简体   繁体   English

如何使用Django ORM进行批量插入或增量类型操作

[英]How to do a bulk insert or increment type operation with the Django ORM

I have a model as defined here: 我有一个在这里定义的模型:

class VectorSet(models.Model):
    word = models.CharField(max_length=255)
    weight = models.IntegerField()
    session = models.ForeignKey(ResearchSession)

I want to write a function that will take a list of words and a ResearchSession, and for each word in that list of words if it's doesn't already exist, create a new row with a weight of 1, otherwise take that row and increment weight by 1. 我想编写一个函数,该函数将包含一个单词列表和一个ResearchSession,并且对于该单词列表中的每个单词(如果尚不存在),创建一个权重为1的新行,否则采用该行并递增重量减1。

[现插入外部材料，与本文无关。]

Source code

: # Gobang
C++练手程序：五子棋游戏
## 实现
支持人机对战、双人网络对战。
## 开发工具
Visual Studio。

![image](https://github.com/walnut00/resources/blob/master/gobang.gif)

So far I've gotten this: 到目前为止,我已经做到了:

def train(words, session):
    for i in words:
        result, created = VectorSet.objects.get_or_create(word=i, session=session,
                                                          defaults={'weight' : 1})
        if not created:
            result.weight = F('weight') + 1
            result.save()

I'm fairly confident that there is a way to do this with one query however I can't quite figure out what that might be or if it's possible to do with django code over raw SQL. 我相当有信心,有一种方法可以对一个查询执行此操作,但是我无法弄清楚这可能是什么,或者是否有可能通过原始SQL使用Django代码。

There is currently no out-of-the box solution for doing bulk inserts other than bulk_create I think. 除了我认为的bulk_create,目前没有开箱即用的解决方案来进行大容量插入。 Another solution, depending on your database, is to perform get_or_create within a transaction by using atomic . 根据您的数据库,另一种解决方案是通过使用atomic在事务内执行get_or_create。 For example: 例如:

from django.db import transaction

@transaction.atomic
def train(words, session):
    for i in words:
        result, created = VectorSet.objects.get_or_create(word=i, session=session,
                                                      defaults={'weight' : 1})
        if not created:
            result.weight = F('weight') + 1
            result.save()

Otherwise, you might be able to use the DB API executemany : 否则,您也许可以使用DB API executemany

cursor.executemany('INSERT INTO vectorset (field1, field2, field3) VALUES (?, ?, ?)', data)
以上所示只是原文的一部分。